- [Records]:
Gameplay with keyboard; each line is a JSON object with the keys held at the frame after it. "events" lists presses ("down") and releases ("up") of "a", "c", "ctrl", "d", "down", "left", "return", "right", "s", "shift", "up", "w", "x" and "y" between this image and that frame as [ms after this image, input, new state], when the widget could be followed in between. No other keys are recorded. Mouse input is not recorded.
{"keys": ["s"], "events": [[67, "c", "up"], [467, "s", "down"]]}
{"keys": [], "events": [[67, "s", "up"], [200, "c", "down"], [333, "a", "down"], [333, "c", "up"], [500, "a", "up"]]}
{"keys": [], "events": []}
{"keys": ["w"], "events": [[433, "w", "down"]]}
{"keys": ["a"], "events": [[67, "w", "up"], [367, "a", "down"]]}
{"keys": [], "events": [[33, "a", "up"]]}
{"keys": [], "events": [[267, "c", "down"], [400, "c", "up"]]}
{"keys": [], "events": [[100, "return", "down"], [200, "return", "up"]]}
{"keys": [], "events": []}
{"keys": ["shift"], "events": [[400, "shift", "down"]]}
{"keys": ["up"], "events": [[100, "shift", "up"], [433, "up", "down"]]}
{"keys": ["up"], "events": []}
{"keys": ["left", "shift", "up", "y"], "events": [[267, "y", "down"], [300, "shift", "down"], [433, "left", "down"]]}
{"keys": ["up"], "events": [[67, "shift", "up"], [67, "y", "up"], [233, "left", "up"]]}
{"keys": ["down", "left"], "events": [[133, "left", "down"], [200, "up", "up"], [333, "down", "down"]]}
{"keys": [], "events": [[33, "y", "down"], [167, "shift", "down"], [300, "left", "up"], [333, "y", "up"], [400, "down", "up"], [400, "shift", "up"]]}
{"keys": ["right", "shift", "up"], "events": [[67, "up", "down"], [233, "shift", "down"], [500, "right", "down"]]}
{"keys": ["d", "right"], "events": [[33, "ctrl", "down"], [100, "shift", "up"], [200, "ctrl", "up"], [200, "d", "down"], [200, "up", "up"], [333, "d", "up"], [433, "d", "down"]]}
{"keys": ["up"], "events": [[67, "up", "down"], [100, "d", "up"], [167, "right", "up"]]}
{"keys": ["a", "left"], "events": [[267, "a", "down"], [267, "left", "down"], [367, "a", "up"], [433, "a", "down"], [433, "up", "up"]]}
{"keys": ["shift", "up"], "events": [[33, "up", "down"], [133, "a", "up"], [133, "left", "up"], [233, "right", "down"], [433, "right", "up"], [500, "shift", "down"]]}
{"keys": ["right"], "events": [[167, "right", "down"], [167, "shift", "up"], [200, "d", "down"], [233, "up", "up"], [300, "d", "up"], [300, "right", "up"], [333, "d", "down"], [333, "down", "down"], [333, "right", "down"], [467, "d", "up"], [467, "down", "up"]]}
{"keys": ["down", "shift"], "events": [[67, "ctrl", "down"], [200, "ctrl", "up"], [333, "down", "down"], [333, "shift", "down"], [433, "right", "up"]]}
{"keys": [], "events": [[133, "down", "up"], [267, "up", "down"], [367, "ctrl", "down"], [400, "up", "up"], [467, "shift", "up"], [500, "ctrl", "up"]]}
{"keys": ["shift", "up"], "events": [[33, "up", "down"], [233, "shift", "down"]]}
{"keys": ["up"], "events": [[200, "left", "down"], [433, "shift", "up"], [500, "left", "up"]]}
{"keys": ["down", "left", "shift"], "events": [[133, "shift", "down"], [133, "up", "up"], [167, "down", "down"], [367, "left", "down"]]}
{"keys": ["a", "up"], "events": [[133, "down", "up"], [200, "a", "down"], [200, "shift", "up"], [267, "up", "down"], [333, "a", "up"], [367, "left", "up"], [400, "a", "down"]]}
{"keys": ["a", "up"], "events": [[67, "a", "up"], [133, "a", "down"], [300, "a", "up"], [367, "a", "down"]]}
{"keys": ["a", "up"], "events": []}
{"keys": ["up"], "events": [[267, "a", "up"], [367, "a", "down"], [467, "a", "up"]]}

- [Your assignment]:
Copy each line of the listing in which the word "ctrl" can be found.

- [Your response]:
Gameplay with keyboard; each line is a JSON object with the keys held at the frame after it. "events" lists presses ("down") and releases ("up") of "a", "c", "ctrl", "d", "down", "left", "return", "right", "s", "shift", "up", "w", "x" and "y" between this image and that frame as [ms after this image, input, new state], when the widget could be followed in between. No other keys are recorded. Mouse input is not recorded.
{"keys": ["d", "right"], "events": [[33, "ctrl", "down"], [100, "shift", "up"], [200, "ctrl", "up"], [200, "d", "down"], [200, "up", "up"], [333, "d", "up"], [433, "d", "down"]]}
{"keys": ["down", "shift"], "events": [[67, "ctrl", "down"], [200, "ctrl", "up"], [333, "down", "down"], [333, "shift", "down"], [433, "right", "up"]]}
{"keys": [], "events": [[133, "down", "up"], [267, "up", "down"], [367, "ctrl", "down"], [400, "up", "up"], [467, "shift", "up"], [500, "ctrl", "up"]]}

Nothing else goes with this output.